[Dataset items]
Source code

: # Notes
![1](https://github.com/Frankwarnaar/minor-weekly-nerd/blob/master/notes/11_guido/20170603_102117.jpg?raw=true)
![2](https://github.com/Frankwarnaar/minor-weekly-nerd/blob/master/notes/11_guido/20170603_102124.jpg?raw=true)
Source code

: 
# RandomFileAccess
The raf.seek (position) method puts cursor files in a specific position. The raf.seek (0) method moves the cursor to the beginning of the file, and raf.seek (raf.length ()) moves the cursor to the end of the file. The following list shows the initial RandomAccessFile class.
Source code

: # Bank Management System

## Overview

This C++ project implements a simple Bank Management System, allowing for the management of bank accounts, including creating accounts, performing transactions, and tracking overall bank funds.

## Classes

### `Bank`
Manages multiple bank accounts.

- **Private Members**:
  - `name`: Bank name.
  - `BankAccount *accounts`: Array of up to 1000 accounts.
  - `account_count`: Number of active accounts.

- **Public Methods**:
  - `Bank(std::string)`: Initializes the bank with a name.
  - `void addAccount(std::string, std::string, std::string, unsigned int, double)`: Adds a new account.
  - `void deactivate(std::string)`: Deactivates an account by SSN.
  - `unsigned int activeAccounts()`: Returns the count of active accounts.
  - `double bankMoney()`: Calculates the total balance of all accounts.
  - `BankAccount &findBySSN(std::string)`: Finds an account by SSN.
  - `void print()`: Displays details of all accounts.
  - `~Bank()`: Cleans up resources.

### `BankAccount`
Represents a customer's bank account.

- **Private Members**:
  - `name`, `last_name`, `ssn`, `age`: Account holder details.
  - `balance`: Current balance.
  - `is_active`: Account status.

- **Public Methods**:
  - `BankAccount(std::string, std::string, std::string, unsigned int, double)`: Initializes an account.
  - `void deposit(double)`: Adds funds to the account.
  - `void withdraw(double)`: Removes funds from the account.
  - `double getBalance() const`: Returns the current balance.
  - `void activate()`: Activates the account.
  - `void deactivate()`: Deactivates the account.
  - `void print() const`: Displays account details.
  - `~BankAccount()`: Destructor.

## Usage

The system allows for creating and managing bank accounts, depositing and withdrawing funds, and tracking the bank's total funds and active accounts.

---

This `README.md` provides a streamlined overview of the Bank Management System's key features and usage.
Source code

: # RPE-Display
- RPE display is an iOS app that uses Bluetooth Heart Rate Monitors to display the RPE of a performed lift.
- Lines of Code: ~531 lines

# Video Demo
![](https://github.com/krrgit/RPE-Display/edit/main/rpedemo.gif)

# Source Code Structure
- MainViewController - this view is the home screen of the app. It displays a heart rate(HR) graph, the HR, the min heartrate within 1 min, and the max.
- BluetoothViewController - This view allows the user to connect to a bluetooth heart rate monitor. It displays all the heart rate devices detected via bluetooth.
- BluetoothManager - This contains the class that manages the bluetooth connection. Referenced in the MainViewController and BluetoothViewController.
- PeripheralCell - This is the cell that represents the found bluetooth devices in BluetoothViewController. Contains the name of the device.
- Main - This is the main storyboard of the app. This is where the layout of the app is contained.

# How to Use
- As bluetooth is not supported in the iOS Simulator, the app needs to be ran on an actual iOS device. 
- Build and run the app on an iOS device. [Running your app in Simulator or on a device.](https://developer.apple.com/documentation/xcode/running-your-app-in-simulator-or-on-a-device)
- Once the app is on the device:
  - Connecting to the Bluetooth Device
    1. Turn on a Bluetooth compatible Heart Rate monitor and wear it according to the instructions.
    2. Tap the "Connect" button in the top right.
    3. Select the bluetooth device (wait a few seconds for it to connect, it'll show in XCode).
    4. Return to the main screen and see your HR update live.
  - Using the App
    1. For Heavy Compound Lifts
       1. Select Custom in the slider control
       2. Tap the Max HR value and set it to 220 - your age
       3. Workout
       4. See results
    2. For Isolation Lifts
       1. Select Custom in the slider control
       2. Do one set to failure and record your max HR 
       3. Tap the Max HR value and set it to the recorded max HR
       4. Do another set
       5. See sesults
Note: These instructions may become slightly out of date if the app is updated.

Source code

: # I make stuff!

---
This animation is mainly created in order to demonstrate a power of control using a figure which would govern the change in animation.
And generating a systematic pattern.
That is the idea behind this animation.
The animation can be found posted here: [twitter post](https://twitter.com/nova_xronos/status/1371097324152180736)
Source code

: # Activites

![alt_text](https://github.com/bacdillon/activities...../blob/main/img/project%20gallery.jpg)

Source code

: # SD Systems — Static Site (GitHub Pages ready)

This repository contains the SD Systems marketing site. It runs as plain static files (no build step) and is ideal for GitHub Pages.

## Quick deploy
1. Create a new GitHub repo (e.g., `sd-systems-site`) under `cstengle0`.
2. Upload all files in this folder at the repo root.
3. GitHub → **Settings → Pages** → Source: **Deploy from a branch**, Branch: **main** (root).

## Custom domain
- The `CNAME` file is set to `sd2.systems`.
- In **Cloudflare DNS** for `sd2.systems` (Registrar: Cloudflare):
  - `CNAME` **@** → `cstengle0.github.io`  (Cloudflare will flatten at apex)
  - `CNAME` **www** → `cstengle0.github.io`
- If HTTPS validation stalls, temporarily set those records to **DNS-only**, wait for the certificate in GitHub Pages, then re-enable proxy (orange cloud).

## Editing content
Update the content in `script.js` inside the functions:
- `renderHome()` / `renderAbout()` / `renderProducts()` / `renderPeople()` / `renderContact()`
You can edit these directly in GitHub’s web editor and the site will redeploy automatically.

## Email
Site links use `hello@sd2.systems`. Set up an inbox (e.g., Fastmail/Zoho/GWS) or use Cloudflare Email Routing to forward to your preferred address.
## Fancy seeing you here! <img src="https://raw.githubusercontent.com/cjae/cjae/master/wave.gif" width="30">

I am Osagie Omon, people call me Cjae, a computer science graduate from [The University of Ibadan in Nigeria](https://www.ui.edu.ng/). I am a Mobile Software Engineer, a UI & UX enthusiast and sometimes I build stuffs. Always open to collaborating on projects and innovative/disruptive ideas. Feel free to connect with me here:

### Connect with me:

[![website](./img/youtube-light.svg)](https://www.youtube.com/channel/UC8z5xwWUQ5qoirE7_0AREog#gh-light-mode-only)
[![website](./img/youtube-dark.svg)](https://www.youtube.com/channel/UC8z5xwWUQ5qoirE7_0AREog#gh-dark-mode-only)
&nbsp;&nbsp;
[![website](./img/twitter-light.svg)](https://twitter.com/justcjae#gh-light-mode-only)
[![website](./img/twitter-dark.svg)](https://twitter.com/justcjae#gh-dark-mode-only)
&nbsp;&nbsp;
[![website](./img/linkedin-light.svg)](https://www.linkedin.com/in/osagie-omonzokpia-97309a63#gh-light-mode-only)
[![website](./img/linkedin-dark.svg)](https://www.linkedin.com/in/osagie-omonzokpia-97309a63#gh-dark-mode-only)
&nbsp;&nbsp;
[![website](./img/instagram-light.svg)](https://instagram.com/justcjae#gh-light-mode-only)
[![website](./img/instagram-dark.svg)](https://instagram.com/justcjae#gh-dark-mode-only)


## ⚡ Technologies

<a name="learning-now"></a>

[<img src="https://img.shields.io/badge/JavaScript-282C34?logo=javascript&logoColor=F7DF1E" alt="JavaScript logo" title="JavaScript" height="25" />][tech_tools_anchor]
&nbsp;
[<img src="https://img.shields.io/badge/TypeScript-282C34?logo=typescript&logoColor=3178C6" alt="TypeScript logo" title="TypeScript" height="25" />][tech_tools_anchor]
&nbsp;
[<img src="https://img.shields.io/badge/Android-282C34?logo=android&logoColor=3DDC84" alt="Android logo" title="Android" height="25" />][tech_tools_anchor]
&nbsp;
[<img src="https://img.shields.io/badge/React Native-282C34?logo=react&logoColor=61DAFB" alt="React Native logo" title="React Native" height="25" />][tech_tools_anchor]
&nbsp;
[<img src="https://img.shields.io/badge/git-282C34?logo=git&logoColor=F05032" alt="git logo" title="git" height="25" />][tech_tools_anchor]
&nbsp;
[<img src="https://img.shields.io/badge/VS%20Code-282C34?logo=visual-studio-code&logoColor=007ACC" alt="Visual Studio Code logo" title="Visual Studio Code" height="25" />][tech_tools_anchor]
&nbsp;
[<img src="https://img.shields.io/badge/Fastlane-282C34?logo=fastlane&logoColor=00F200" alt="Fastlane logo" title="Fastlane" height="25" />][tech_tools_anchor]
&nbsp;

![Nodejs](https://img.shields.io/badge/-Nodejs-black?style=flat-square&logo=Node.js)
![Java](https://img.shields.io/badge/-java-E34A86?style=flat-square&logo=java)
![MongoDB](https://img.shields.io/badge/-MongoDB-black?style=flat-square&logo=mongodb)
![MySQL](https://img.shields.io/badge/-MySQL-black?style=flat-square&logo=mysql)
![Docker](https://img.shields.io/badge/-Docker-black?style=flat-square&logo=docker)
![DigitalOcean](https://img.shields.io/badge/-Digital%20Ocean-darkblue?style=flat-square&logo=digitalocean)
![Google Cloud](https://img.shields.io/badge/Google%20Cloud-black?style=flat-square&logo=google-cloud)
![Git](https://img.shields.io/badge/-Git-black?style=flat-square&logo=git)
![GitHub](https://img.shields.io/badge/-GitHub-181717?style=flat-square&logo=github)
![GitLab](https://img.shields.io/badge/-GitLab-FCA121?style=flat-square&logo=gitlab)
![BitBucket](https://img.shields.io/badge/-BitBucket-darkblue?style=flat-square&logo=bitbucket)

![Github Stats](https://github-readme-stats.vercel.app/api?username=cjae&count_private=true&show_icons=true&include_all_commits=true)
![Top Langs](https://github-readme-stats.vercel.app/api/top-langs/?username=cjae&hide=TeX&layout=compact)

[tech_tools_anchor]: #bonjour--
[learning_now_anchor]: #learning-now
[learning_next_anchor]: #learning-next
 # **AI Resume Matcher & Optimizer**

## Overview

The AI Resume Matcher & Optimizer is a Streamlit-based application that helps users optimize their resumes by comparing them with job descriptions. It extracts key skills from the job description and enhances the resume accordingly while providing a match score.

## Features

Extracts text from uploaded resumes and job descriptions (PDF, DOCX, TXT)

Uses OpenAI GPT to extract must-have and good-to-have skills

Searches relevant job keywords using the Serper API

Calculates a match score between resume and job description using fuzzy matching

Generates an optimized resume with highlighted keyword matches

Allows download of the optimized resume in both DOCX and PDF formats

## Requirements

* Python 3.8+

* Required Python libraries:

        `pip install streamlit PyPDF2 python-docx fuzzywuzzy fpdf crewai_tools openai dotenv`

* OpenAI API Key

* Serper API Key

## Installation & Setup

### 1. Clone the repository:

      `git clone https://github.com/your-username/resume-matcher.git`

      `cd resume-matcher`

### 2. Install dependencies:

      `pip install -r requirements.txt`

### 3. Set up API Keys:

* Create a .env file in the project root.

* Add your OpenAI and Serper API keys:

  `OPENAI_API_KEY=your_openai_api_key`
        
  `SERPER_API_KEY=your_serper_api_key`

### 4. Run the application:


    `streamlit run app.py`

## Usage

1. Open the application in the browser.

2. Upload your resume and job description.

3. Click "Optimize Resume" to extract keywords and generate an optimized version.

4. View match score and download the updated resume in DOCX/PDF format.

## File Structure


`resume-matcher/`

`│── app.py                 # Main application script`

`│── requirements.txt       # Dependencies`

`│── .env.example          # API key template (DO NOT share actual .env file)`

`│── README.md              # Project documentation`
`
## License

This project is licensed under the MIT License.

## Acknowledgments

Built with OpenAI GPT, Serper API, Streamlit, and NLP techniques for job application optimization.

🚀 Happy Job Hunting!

What this task involves :: The first line of the entries, the line with "details of all accounts.", and every line between them should be retyped exactly, and nothing else.

Result of this task ::
Source code

: # Notes
![1](https://github.com/Frankwarnaar/minor-weekly-nerd/blob/master/notes/11_guido/20170603_102117.jpg?raw=true)
![2](https://github.com/Frankwarnaar/minor-weekly-nerd/blob/master/notes/11_guido/20170603_102124.jpg?raw=true)
Source code

: 
# RandomFileAccess
The raf.seek (position) method puts cursor files in a specific position. The raf.seek (0) method moves the cursor to the beginning of the file, and raf.seek (raf.length ()) moves the cursor to the end of the file. The following list shows the initial RandomAccessFile class.
Source code

: # Bank Management System

## Overview

This C++ project implements a simple Bank Management System, allowing for the management of bank accounts, including creating accounts, performing transactions, and tracking overall bank funds.

## Classes

### `Bank`
Manages multiple bank accounts.

- **Private Members**:
  - `name`: Bank name.
  - `BankAccount *accounts`: Array of up to 1000 accounts.
  - `account_count`: Number of active accounts.

- **Public Methods**:
  - `Bank(std::string)`: Initializes the bank with a name.
  - `void addAccount(std::string, std::string, std::string, unsigned int, double)`: Adds a new account.
  - `void deactivate(std::string)`: Deactivates an account by SSN.
  - `unsigned int activeAccounts()`: Returns the count of active accounts.
  - `double bankMoney()`: Calculates the total balance of all accounts.
  - `BankAccount &findBySSN(std::string)`: Finds an account by SSN.
  - `void print()`: Displays details of all accounts.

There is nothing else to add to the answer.